--- Start of RECORDS SHOWN ---

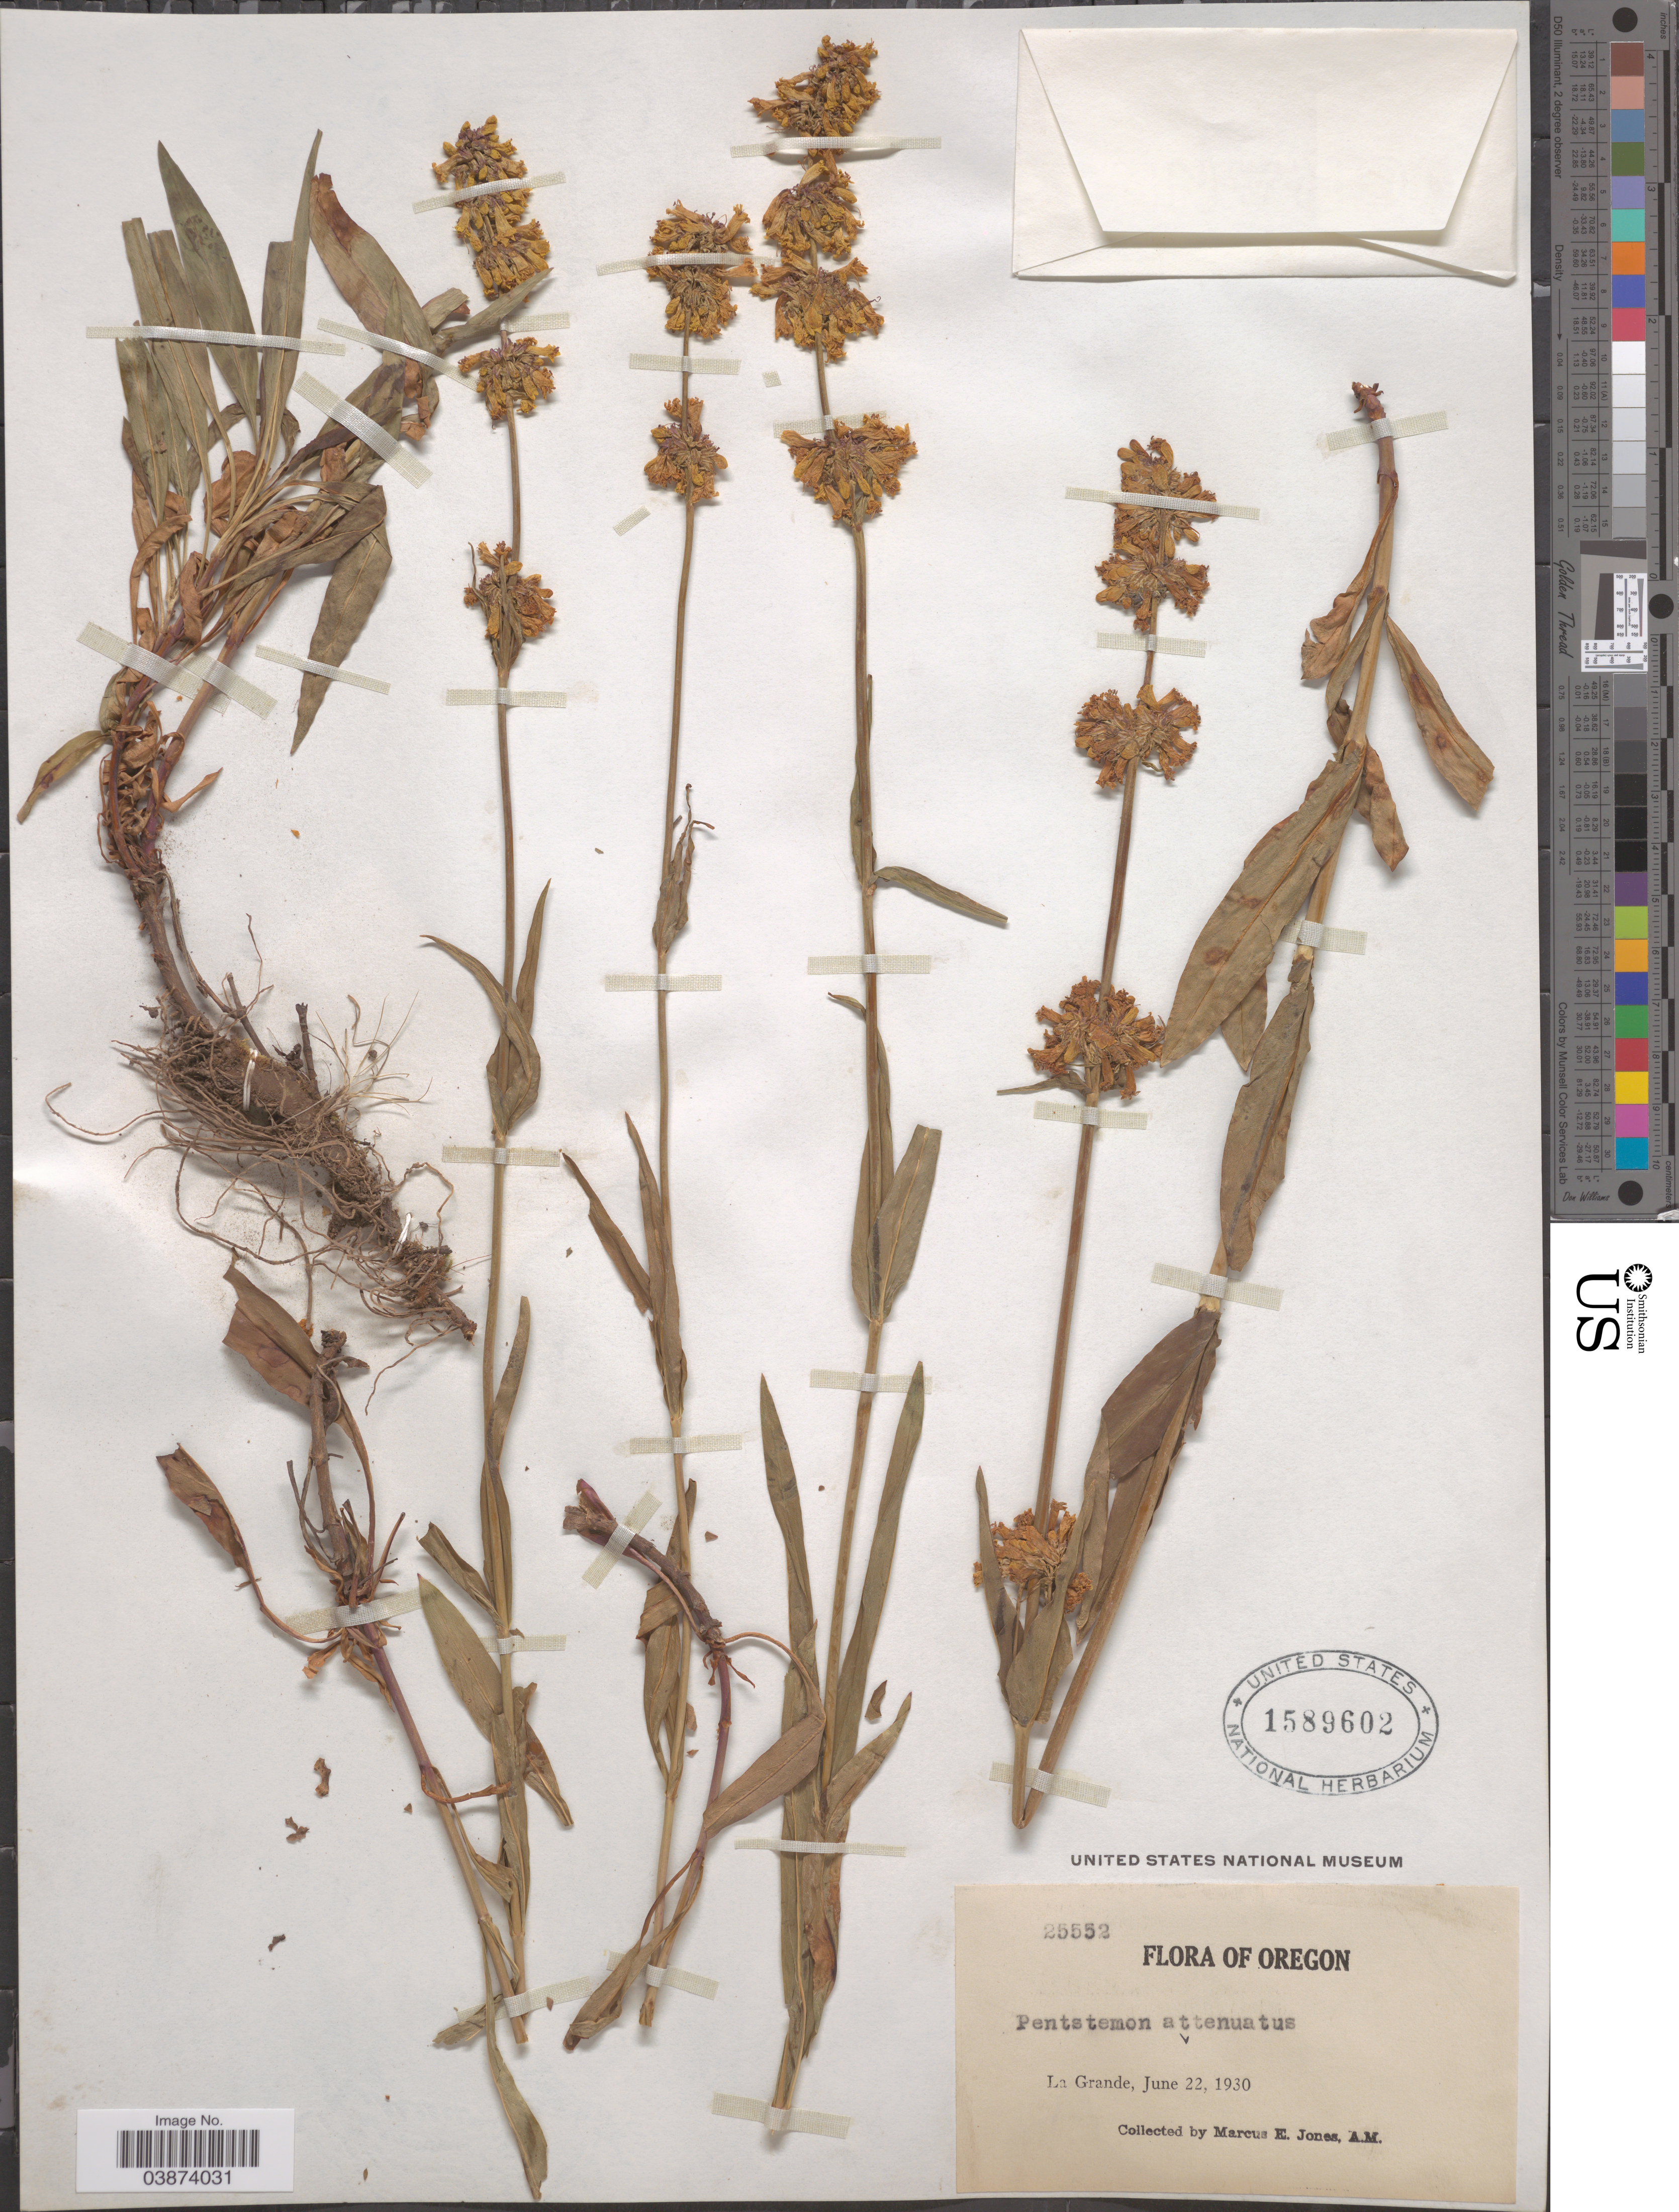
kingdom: Plantae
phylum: Tracheophyta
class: Magnoliopsida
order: Lamiales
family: Plantaginaceae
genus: Penstemon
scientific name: Penstemon confertus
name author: Douglas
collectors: M. E. Jones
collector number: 25552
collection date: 1930-06-22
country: United States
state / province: Oregon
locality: La Grande.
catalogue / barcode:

--- End of RECORDS SHOWN ---

* DESCRIPTION OF THE TASK:
Transcribe every line of the items above word for word, but leave out the pictures.

* EXERCISE RESULT:
kingdom: Plantae
phylum: Tracheophyta
class: Magnoliopsida
order: Lamiales
family: Plantaginaceae
genus: Penstemon
scientific name: Penstemon confertus
name author: Douglas
collectors: M. E. Jones
collector number: 25552
collection date: 1930-06-22
country: United States
state / province: Oregon
locality: La Grande.
catalogue / barcode:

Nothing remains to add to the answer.